Let's test the endpoint with an example question

In [6]:
# load the test data

import json
test_data = []
with open("data/prepared_data/prepared_data_test.jsonl", "r") as f:
    for line in f:
        test_data.append(json.loads(line))
    

inference_template = "[INST] You are a Banking Regulations expert.\nGiven this context\nCONTEXT\n{context}\n Answer this question\nQuestion: {question} [/INST]"

In [7]:
# invoke the endpoint with a sample question
idx = 125
context = test_data[idx]["context"]
question = test_data[idx]["question"]
answer = test_data[idx]["answer"]

prompt = inference_template.format(context=context, question=question)

response = predictor.predict(
    {"inputs": prompt, "parameters": {"max_new_tokens":256, "do_sample":False, "temperature":0}}
)

In [8]:
print("Question: ", question)
print("\nGenerated Answer: ", response["generated_text"])
print("\nGround Truth Answer: ", answer)

Question:  What is the impact of co-branding in the marketing of private education loans, and what disclosure is required to avoid implying endorsement by the covered educational institution?
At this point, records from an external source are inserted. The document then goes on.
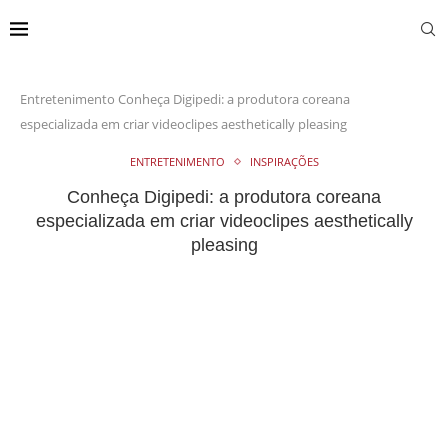
Entretenimento
Conheça Digipedi: a produtora coreana
especializada em criar videoclipes aesthetically pleasing
ENTRETENIMENTO
INSPIRAÇÕES
Conheça Digipedi: a produtora coreana
especializada em criar videoclipes aesthetically
pleasing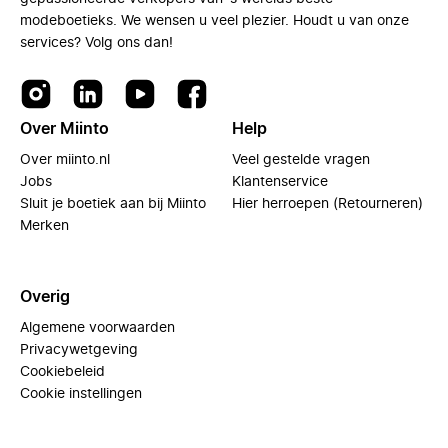
modeboetieks. We wensen u veel plezier. Houdt u van onze
services? Volg ons dan!
Over Miinto
Help
Over miinto.nl
Veel gestelde vragen
Jobs
Klantenservice
Sluit je boetiek aan bij Miinto
Hier herroepen (Retourneren)
Merken
Overig
Algemene voorwaarden
Privacywetgeving
Cookiebeleid
Cookie instellingen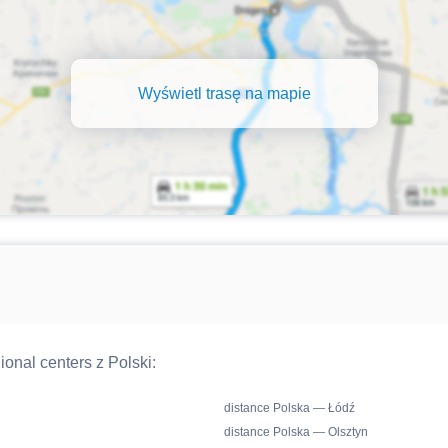
Wyświetl trasę na mapie
ional centers z Polski:
distance Polska — Łódź
distance Polska — Olsztyn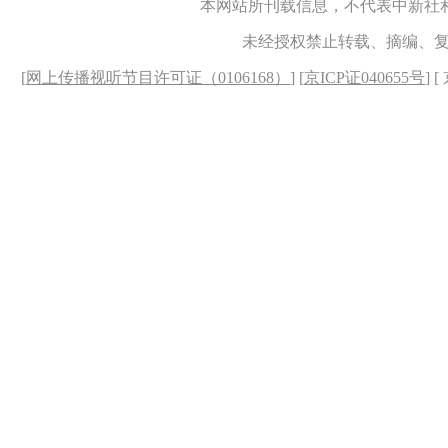
本网站所刊载信息，不代表中新社
未经授权禁止转载、摘编、
[
网上传播视听节目许可证（0106168）
] [
京ICP证040655号
] 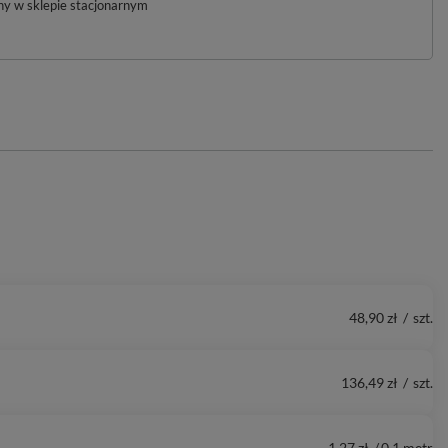
pny w sklepie stacjonarnym
48,90 zł
/
szt.
136,49 zł
/
szt.
1,27 zł
/
0.1
metr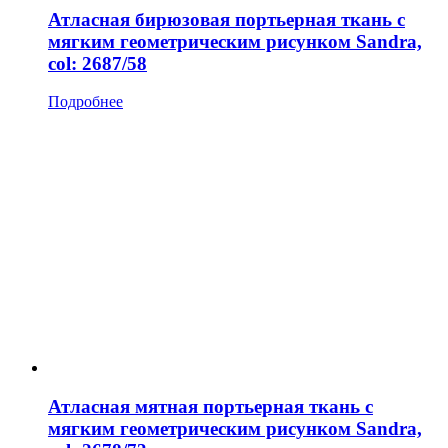
Атласная бирюзовая портьерная ткань с
мягким геометрическим рисунком Sandra,
col: 2687/58
Подробнее
Атласная мятная портьерная ткань с
мягким геометрическим рисунком Sandra,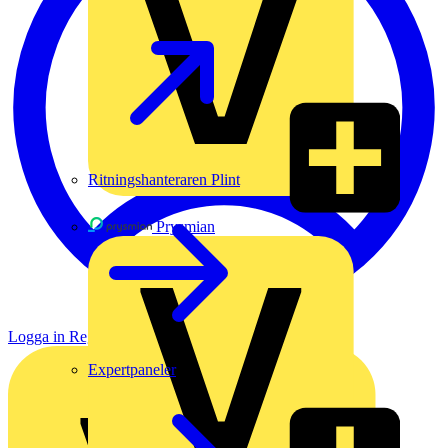
Ritningshanteraren Plint
Prysmian
Logga in
Registrera dig
Expertpaneler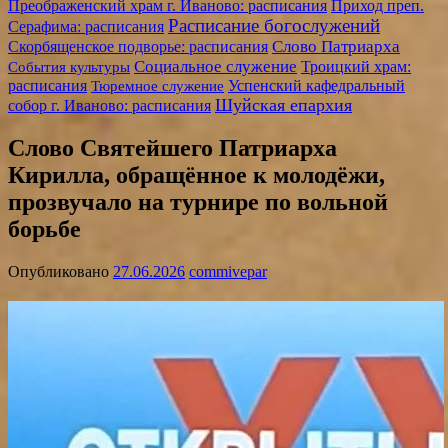
Преображенский храм г. Иваново: расписания
Приход преп.
Расписание богослужений
Серафима: расписания
Слово Патриарха
Скорбященское подворье: расписания
Социальное служение
События культуры
Троицкий храм:
расписания
Успенский кафедральный
Тюремное служение
Шуйская епархия
собор г. Иваново: расписания
Слово Святейшего Патриарха
Кирилла, обращённое к молодёжи,
прозвучало на турнире по вольной
борьбе
Опубликовано
27.06.2026
commivepar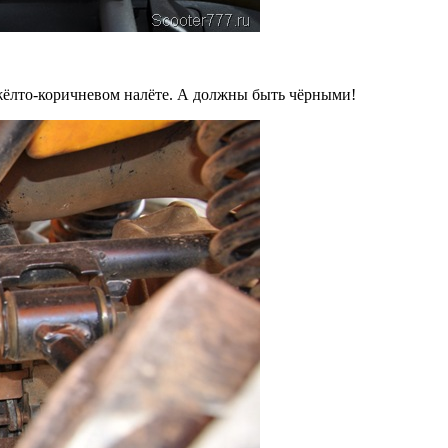
в жёлто-коричневом налёте. А должны быть чёрными!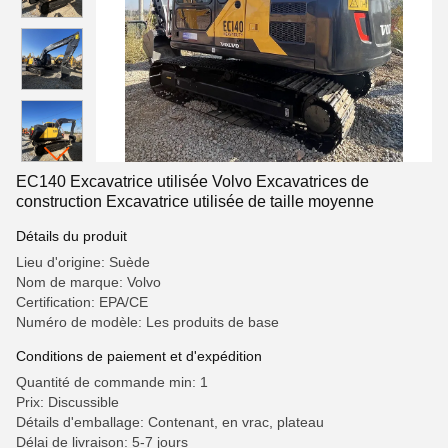
EC140 Excavatrice utilisée Volvo Excavatrices de
construction Excavatrice utilisée de taille moyenne
Détails du produit
Lieu d'origine: Suède
Nom de marque: Volvo
Certification: EPA/CE
Numéro de modèle: Les produits de base
Conditions de paiement et d'expédition
Quantité de commande min: 1
Prix: Discussible
Détails d'emballage: Contenant, en vrac, plateau
Délai de livraison: 5-7 jours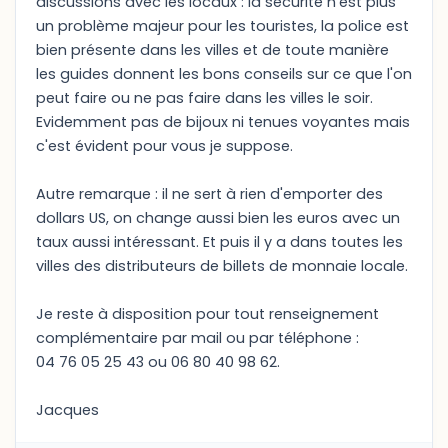
discussions avec les locaux : la sécurité n'est plus
un problème majeur pour les touristes, la police est
bien présente dans les villes et de toute manière
les guides donnent les bons conseils sur ce que l'on
peut faire ou ne pas faire dans les villes le soir.
Evidemment pas de bijoux ni tenues voyantes mais
c'est évident pour vous je suppose.
Autre remarque : il ne sert à rien d'emporter des
dollars US, on change aussi bien les euros avec un
taux aussi intéressant. Et puis il y a dans toutes les
villes des distributeurs de billets de monnaie locale.
Je reste à disposition pour tout renseignement
complémentaire par mail ou par téléphone :
04 76 05 25 43 ou 06 80 40 98 62.
Jacques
Generated Answer:   Co-branding in the marketing of private education loans can imply endorsement by the covered educational institution, which is prohibited unless the marketing includes a clear and conspicuous disclosure that the covered educational institution does not endorse the creditor's loans and that the creditor is not affiliated with the covered educational institution (§ 226.48(a)(1)). 

Ground Truth Answer:  Co-branding in the marketing of private education loans implies endorsement by the covered educational institution. To avoid implying endorsement, the creditor's marketing must include a clear and conspicuous disclosure that is equally prominent and closely proximate to the reference to the covered educational institution, stating that the covered educational institution does not

In [9]:
# save the endpoint name to a file so we can use it in the next notebook

with open("endpoint_config.json", "w") as f:
    f.write(json.dumps({"endpoint_name": endpoint_name}))

### Conclusion
In this notebook, we deployed a fine-tuned model to a SageMaker endpoint using the Large Model Inference container. In the next notebook, we will incorporate the endpoint into our RAG pipeline.